Airbus mengatakan bahwa keberadaan pesawat listrik masih jauh, dikarenakan berat baterai dan masalah jangkauan. Yang jadi harapan tentang pengembangan pesawat adalah pesawat hibrida-listrik.

Pabrikan percaya pesawat hibrida akan lebih ramah lingkungan dan lebih tenang juga bisa terbang secara komersial pada tahun 2025. Airbus telah bekerja sama dengan Siemens dan Rolls-Royce untuk mengembangkan pesawat berjuluk E-Fan X, dijadwalkan terbang tahun depan.

Meskipun E-Fan X adalah proyek yang sangat penting, kata Prof Iain Gray, direktur aerospace di Cranfield University, teknologi baterai saat ini menunjukkan bahwa elektrifikasi yang diperlukan pesawat lebih besar dan jarak terbang yang juga jauh.

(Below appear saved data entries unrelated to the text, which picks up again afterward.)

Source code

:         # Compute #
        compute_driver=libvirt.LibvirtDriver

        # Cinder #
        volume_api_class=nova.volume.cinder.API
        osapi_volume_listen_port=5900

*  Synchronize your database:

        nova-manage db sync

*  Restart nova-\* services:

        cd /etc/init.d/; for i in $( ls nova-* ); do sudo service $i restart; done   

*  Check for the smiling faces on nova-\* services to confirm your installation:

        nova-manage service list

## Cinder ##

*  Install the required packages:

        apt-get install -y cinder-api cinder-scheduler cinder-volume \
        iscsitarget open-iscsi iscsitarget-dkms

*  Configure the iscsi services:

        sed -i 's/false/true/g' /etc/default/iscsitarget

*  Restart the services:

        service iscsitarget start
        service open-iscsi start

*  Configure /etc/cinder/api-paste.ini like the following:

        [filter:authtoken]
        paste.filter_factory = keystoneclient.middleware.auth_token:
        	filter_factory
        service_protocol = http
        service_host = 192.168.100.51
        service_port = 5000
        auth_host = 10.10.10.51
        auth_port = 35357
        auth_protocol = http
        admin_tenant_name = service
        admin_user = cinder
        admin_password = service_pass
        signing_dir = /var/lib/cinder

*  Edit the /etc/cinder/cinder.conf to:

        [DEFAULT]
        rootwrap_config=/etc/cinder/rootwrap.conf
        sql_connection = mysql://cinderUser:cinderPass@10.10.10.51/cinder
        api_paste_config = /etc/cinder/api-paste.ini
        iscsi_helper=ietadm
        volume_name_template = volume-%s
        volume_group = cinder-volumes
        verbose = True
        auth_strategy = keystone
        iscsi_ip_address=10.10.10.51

Biofuel yang terbuat dari tanaman atau kotoran hewan sering disebut-sebut sebagai alternatif untuk bahan bakar jet berbasis minyak tanah.

Perlu diingat bahwa sebuah maskapai besar mungkin menggunakan lebih dari empat miliar galon bahan bakar setahun. Dan, saat ini tidak ada pabrik biofuel di dunia yang mampu menghasilkan sebagian kecilnya, kata Freya Burton, salah satu kepala di LanzaTech yang berbasis di Chicago, salah satu pemain terkemuka di bidang mengubah limbah industri menjadi bahan bakar.

Tahun lalu, LanzaTech memasok biofuel untuk membantu menggerakkan penerbangan uji coba oleh Virgin Atlantic antara Orlando, Florida, dan London. LanzaTech mengkhususkan diri dalam membuat etanol melalui gas limbah, tapi biofuelnya hanya menyumbang 6% untuk campuran bahan bakarnya.

Tetapi ada banyak sekali masalah regulasi seputar sertifikasi biofuel yang aman untuk industri penerbangan. Beberapa biofuel dalam penyimpanan dapat mengalami degradasi dari waktu ke waktu dan beberapa bahkan memengaruhi komponen karet yang ada di dalam mesin.

Masalah lain, kata Burton, adalah biofuel saat ini lebih mahal daripada bahan bakar fosil dan akan tetap demikian sampai tersedia dalam skala besar. IATA mengatakan tagihan bahan bakar industri penerbangan global sekitar USD 180 miliar atau setara Rp 2.600 T pada tahun 2018, biaya terbesar setelah tenaga kerja.

Maskapai penerbangan hanya memberi sedikit insentif untuk membeli bahan bakar yang lebih mahal. LanzaTech mengklaim dapat membangun tiga pabrik gas ke etanol berada di Inggris pada tahun 2025 yang diperlukan pelanggan dan dukungan pemerintah, hasilnya sekitar 125 juta galon SAF (sustainable aviation fuel) per tahun.